▶ [Exercise instructions] Where does the string "with" appear? Copy every line of the entries below that holds it.

▶ [Exercise materials]
[Start of section]
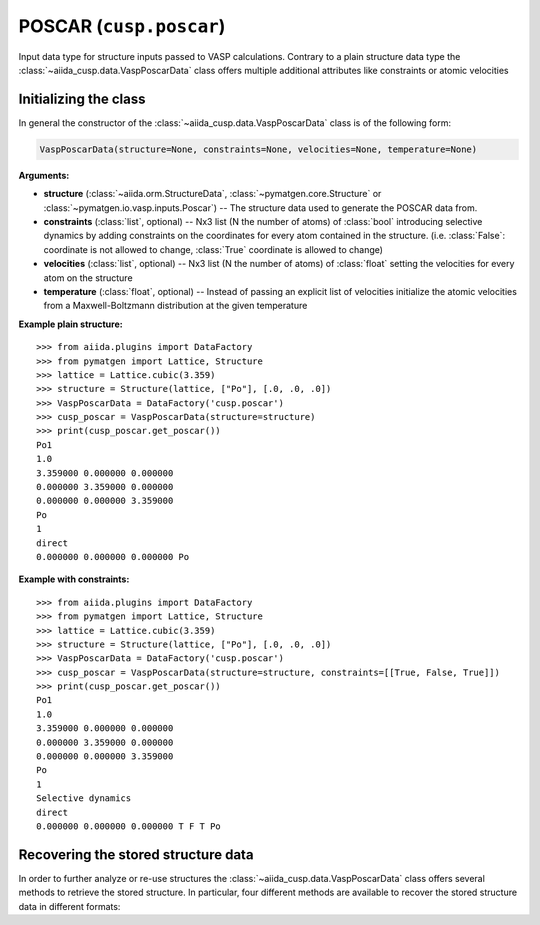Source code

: .. _user-guide-datatypes-inputs-poscar:

POSCAR (``cusp.poscar``)
------------------------

Input data type for structure inputs passed to VASP calculations.
Contrary to a plain structure data type the :class:`~aiida_cusp.data.VaspPoscarData` class offers multiple additional attributes like constraints or atomic velocities

.. _user-guide-datatypes-inputs-poscar-initializing:

Initializing  the class
^^^^^^^^^^^^^^^^^^^^^^^

In general the constructor of the :class:`~aiida_cusp.data.VaspPoscarData` class is of the following form:

.. code-block:: python

   VaspPoscarData(structure=None, constraints=None, velocities=None, temperature=None)

**Arguments:**

* **structure** (:class:`~aiida.orm.StructureData`, :class:`~pymatgen.core.Structure` or :class:`~pymatgen.io.vasp.inputs.Poscar`) --
  The structure data used to generate the POSCAR data from.
* **constraints** (:class:`list`, optional) --
  Nx3 list (N the number of atoms) of :class:`bool` introducing selective dynamics by adding constraints on the coordinates for every atom contained in the structure.
  (i.e. :class:`False`: coordinate is not allowed to change, :class:`True` coordinate is allowed to change)
* **velocities** (:class:`list`, optional) --
  Nx3 list (N the number of atoms) of :class:`float` setting the velocities for every atom on the structure
* **temperature** (:class:`float`, optional) --
  Instead of passing an explicit list of velocities initialize the atomic velocities from a Maxwell-Boltzmann distribution at the given temperature

**Example plain structure:** ::

  >>> from aiida.plugins import DataFactory
  >>> from pymatgen import Lattice, Structure
  >>> lattice = Lattice.cubic(3.359)
  >>> structure = Structure(lattice, ["Po"], [.0, .0, .0])
  >>> VaspPoscarData = DataFactory('cusp.poscar')
  >>> cusp_poscar = VaspPoscarData(structure=structure)
  >>> print(cusp_poscar.get_poscar())
  Po1
  1.0
  3.359000 0.000000 0.000000
  0.000000 3.359000 0.000000
  0.000000 0.000000 3.359000
  Po
  1
  direct
  0.000000 0.000000 0.000000 Po


**Example with constraints:** ::

  >>> from aiida.plugins import DataFactory
  >>> from pymatgen import Lattice, Structure
  >>> lattice = Lattice.cubic(3.359)
  >>> structure = Structure(lattice, ["Po"], [.0, .0, .0])
  >>> VaspPoscarData = DataFactory('cusp.poscar')
  >>> cusp_poscar = VaspPoscarData(structure=structure, constraints=[[True, False, True]])
  >>> print(cusp_poscar.get_poscar())
  Po1
  1.0
  3.359000 0.000000 0.000000
  0.000000 3.359000 0.000000
  0.000000 0.000000 3.359000
  Po
  1
  Selective dynamics
  direct
  0.000000 0.000000 0.000000 T F T Po

.. _user-guide-datatypes-inputs-poscar-recovering-data:

Recovering the stored structure data
^^^^^^^^^^^^^^^^^^^^^^^^^^^^^^^^^^^^

In order to further analyze or re-use structures the :class:`~aiida_cusp.data.VaspPoscarData` class offers several methods to retrieve the stored structure.
In particular, four different methods are available to recover the stored structure data in different formats:

.. automethod:: aiida_cusp.data.VaspPoscarData.get_poscar
   :noindex:

.. automethod:: aiida_cusp.data.VaspPoscarData.get_structure
   :noindex:

.. automethod:: aiida_cusp.data.VaspPoscarData.get_atoms
   :noindex:

.. automethod:: aiida_cusp.data.VaspPoscarData.get_aiida_structure
   :noindex:
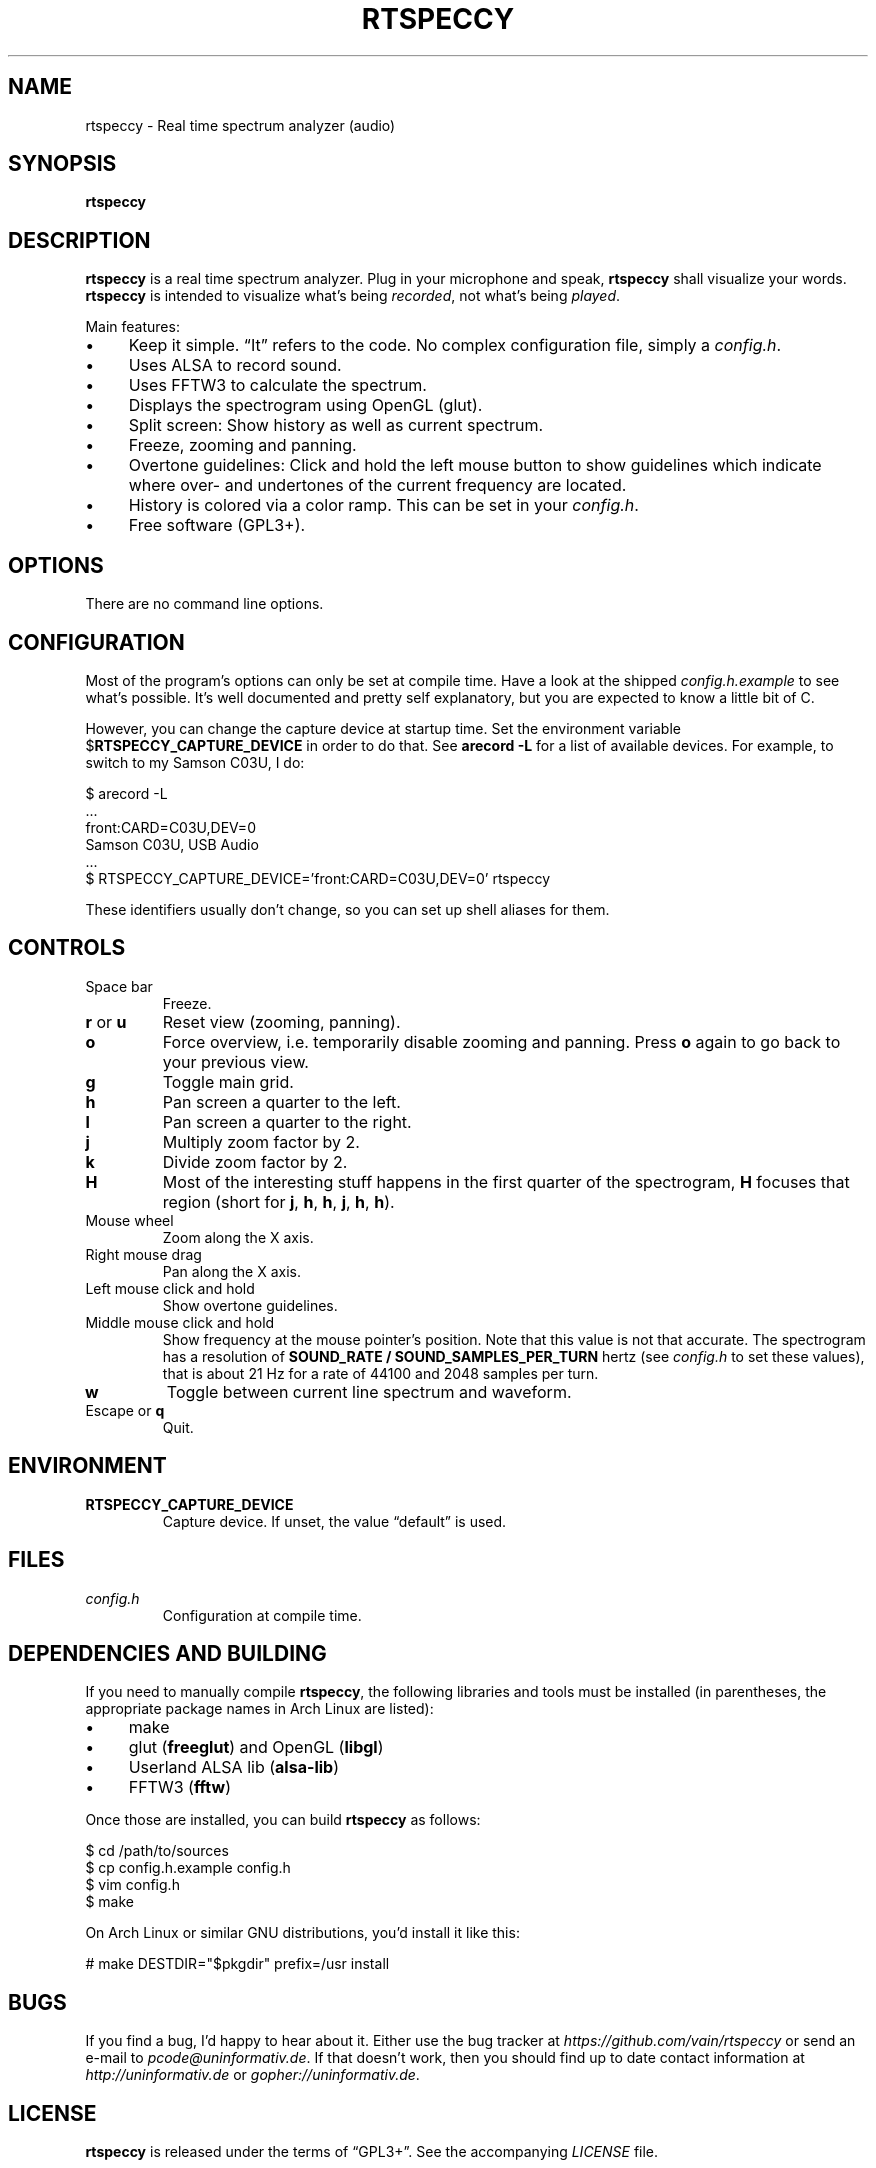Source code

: .TH RTSPECCY 1 "August 2012" "rtspeccy" "Real time spectrum analyzer"
.SH NAME
rtspeccy \- Real time spectrum analyzer (audio)
.SH SYNOPSIS
\fBrtspeccy\fP
.SH DESCRIPTION
\fBrtspeccy\fP is a real time spectrum analyzer. Plug in your microphone
and speak, \fBrtspeccy\fP shall visualize your words. \fBrtspeccy\fP is
intended to visualize what's being \fIrecorded\fP, not what's being
\fIplayed\fP.
.P
Main features:
.IP \(bu 4
Keep it simple. \(lqIt\(rq refers to the code. No complex configuration
file, simply a \fIconfig.h\fP.
.IP \(bu 4
Uses ALSA to record sound.
.IP \(bu 4
Uses FFTW3 to calculate the spectrum.
.IP \(bu 4
Displays the spectrogram using OpenGL (glut).
.IP \(bu 4
Split screen: Show history as well as current spectrum.
.IP \(bu 4
Freeze, zooming and panning.
.IP \(bu 4
Overtone guidelines: Click and hold the left mouse button to show
guidelines which indicate where over- and undertones of the current
frequency are located.
.IP \(bu 4
History is colored via a color ramp. This can be set in your
\fIconfig.h\fP.
.IP \(bu 4
Free software (GPL3+).
.SH OPTIONS
There are no command line options.
.SH CONFIGURATION
Most of the program's options can only be set at compile time. Have a
look at the shipped \fIconfig.h.example\fP to see what's possible. It's
well documented and pretty self explanatory, but you are expected to
know a little bit of C.
.P
However, you can change the capture device at startup time. Set the
environment variable $\fBRTSPECCY_CAPTURE_DEVICE\fP in order to do that.
See \fBarecord -L\fP for a list of available devices. For example, to
switch to my Samson C03U, I do:
.P
\f(CW
.nf
$ arecord -L
\&...
front:CARD=C03U,DEV=0
    Samson C03U, USB Audio
\&...
$ RTSPECCY_CAPTURE_DEVICE='front:CARD=C03U,DEV=0' rtspeccy
.fi
\fP
.P
These identifiers usually don't change, so you can set up shell aliases
for them.
.SH CONTROLS
.TP
Space bar
Freeze.
.TP
\fBr\fP or \fBu\fP
Reset view (zooming, panning).
.TP
\fBo\fP
Force overview, i.e. temporarily disable zooming and panning. Press
\fBo\fP again to go back to your previous view.
.TP
\fBg\fP
Toggle main grid.
.TP
\fBh\fP
Pan screen a quarter to the left.
.TP
\fBl\fP
Pan screen a quarter to the right.
.TP
\fBj\fP
Multiply zoom factor by 2.
.TP
\fBk\fP
Divide zoom factor by 2.
.TP
\fBH\fP
Most of the interesting stuff happens in the first quarter of the
spectrogram, \fBH\fP focuses that region (short for \fBj\fP, \fBh\fP,
\fBh\fP, \fBj\fP, \fBh\fP, \fBh\fP).
.TP
Mouse wheel
Zoom along the X axis.
.TP
Right mouse drag
Pan along the X axis.
.TP
Left mouse click and hold
Show overtone guidelines.
.TP
Middle mouse click and hold
Show frequency at the mouse pointer's position. Note that this value is
not that accurate. The spectrogram has a resolution of \fBSOUND_RATE /
SOUND_SAMPLES_PER_TURN\fP hertz (see \fIconfig.h\fP to set these
values), that is about 21 Hz for a rate of 44100 and 2048 samples per
turn.
.TP
\fBw\fP
Toggle between current line spectrum and waveform.
.TP
Escape or \fBq\fP
Quit.
.SH ENVIRONMENT
.TP
\fBRTSPECCY_CAPTURE_DEVICE\fP
Capture device. If unset, the value \(lqdefault\(rq is used.
.SH FILES
.TP
\fIconfig.h\fP
Configuration at compile time.
.SH "DEPENDENCIES AND BUILDING"
If you need to manually compile \fBrtspeccy\fP, the following libraries
and tools must be installed (in parentheses, the appropriate package
names in Arch Linux are listed):
.IP \(bu 4
make
.IP \(bu 4
glut (\fBfreeglut\fP) and OpenGL (\fBlibgl\fP)
.IP \(bu 4
Userland ALSA lib (\fBalsa-lib\fP)
.IP \(bu 4
FFTW3 (\fBfftw\fP)
.P
Once those are installed, you can build \fBrtspeccy\fP as follows:
.P
\f(CW
.nf
$ cd /path/to/sources
$ cp config.h.example config.h
$ vim config.h
$ make
.fi
\fP
.P
On Arch Linux or similar GNU distributions, you'd install it like this:
.P
\f(CW
.nf
# make DESTDIR="$pkgdir" prefix=/usr install
.fi
\fP
.SH BUGS
If you find a bug, I'd happy to hear about it. Either use the bug
tracker at \fIhttps://github.com/vain/rtspeccy\fP or send an e-mail to
\fIpcode@uninformativ.de\fP. If that doesn't work, then you should find
up to date contact information at \fIhttp://uninformativ.de\fP or
\fIgopher://uninformativ.de\fP.
.SH LICENSE
\fBrtspeccy\fP is released under the terms of \(lqGPL3+\(rq. See the
accompanying \fILICENSE\fP file.
.SH HISTORY
2011 \(en Originally written by Peter Hofmann (pcode@uninformativ.de).

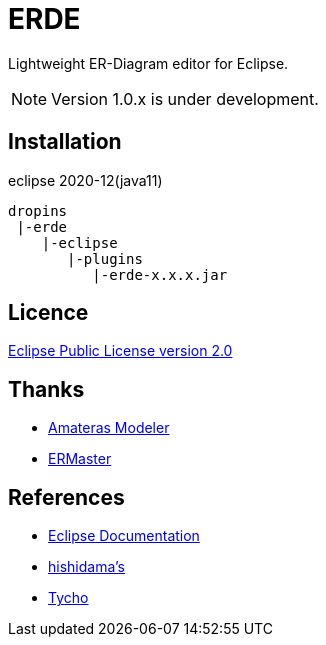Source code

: = ERDE

Lightweight ER-Diagram editor for Eclipse.


NOTE: Version 1.0.x is under development.


== Installation

eclipse 2020-12(java11)


[source]
----
dropins
 |-erde
    |-eclipse
       |-plugins
          |-erde-x.x.x.jar
----

== Licence
https://opensource.org/licenses/EPL-2.0[Eclipse Public License version 2.0]


== Thanks
* https://github.com/takezoe/amateras-modeler[Amateras Modeler]
* http://ermaster.sourceforge.net/[ERMaster]


== References
* https://help.eclipse.org/2021-03/index.jsp[Eclipse Documentation]
* https://www.ne.jp/asahi/hishidama/home/tech/eclipse/plugin/develop/index.html[hishidama's]
* https://www.eclipse.org/tycho/sitedocs/[Tycho]
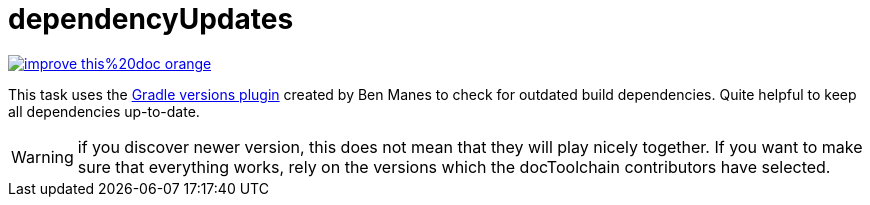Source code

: = dependencyUpdates

image::https://img.shields.io/badge/improve-this%20doc-orange.svg[link={manualdir}03_task_dependencyUpdates.adoc, float=right]

This task uses the https://github.com/ben-manes/gradle-versions-plugin[Gradle versions plugin] created by Ben Manes to check for outdated build dependencies.
Quite helpful to keep all dependencies up-to-date.

WARNING: if you discover newer version, this does not mean that they will play nicely together. If you want to make sure that everything works, rely on the versions which the docToolchain contributors have selected.

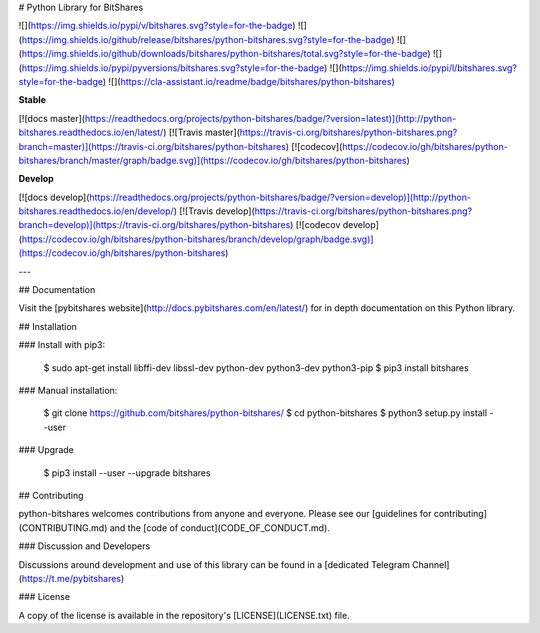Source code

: # Python Library for BitShares

![](https://img.shields.io/pypi/v/bitshares.svg?style=for-the-badge)
![](https://img.shields.io/github/release/bitshares/python-bitshares.svg?style=for-the-badge)
![](https://img.shields.io/github/downloads/bitshares/python-bitshares/total.svg?style=for-the-badge)
![](https://img.shields.io/pypi/pyversions/bitshares.svg?style=for-the-badge)
![](https://img.shields.io/pypi/l/bitshares.svg?style=for-the-badge)
![](https://cla-assistant.io/readme/badge/bitshares/python-bitshares)

**Stable**

[![docs master](https://readthedocs.org/projects/python-bitshares/badge/?version=latest)](http://python-bitshares.readthedocs.io/en/latest/)
[![Travis master](https://travis-ci.org/bitshares/python-bitshares.png?branch=master)](https://travis-ci.org/bitshares/python-bitshares)
[![codecov](https://codecov.io/gh/bitshares/python-bitshares/branch/master/graph/badge.svg)](https://codecov.io/gh/bitshares/python-bitshares)

**Develop**

[![docs develop](https://readthedocs.org/projects/python-bitshares/badge/?version=develop)](http://python-bitshares.readthedocs.io/en/develop/)
[![Travis develop](https://travis-ci.org/bitshares/python-bitshares.png?branch=develop)](https://travis-ci.org/bitshares/python-bitshares)
[![codecov develop](https://codecov.io/gh/bitshares/python-bitshares/branch/develop/graph/badge.svg)](https://codecov.io/gh/bitshares/python-bitshares)

---

## Documentation

Visit the [pybitshares website](http://docs.pybitshares.com/en/latest/) for in depth documentation on this Python library.

## Installation

### Install with pip3:

    $ sudo apt-get install libffi-dev libssl-dev python-dev python3-dev python3-pip
    $ pip3 install bitshares

### Manual installation:

    $ git clone https://github.com/bitshares/python-bitshares/
    $ cd python-bitshares
    $ python3 setup.py install --user

### Upgrade

    $ pip3 install --user --upgrade bitshares

## Contributing

python-bitshares welcomes contributions from anyone and everyone. Please
see our [guidelines for contributing](CONTRIBUTING.md) and the [code of
conduct](CODE_OF_CONDUCT.md).

### Discussion and Developers

Discussions around development and use of this library can be found in a
[dedicated Telegram Channel](https://t.me/pybitshares)

### License

A copy of the license is available in the repository's
[LICENSE](LICENSE.txt) file.


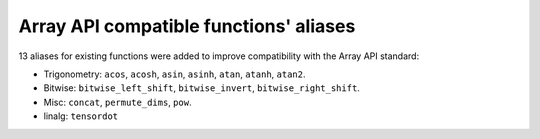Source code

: Array API compatible functions' aliases
---------------------------------------

13 aliases for existing functions were added to improve compatibility with the Array API standard:

* Trigonometry: ``acos``, ``acosh``, ``asin``, ``asinh``, ``atan``, ``atanh``, ``atan2``.

* Bitwise: ``bitwise_left_shift``, ``bitwise_invert``, ``bitwise_right_shift``.

* Misc: ``concat``, ``permute_dims``, ``pow``.

* linalg: ``tensordot``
[End of section]
▶ [Solution for this task]
**Example with constraints:** ::
### Install with pip3:
13 aliases for existing functions were added to improve compatibility with the Array API standard:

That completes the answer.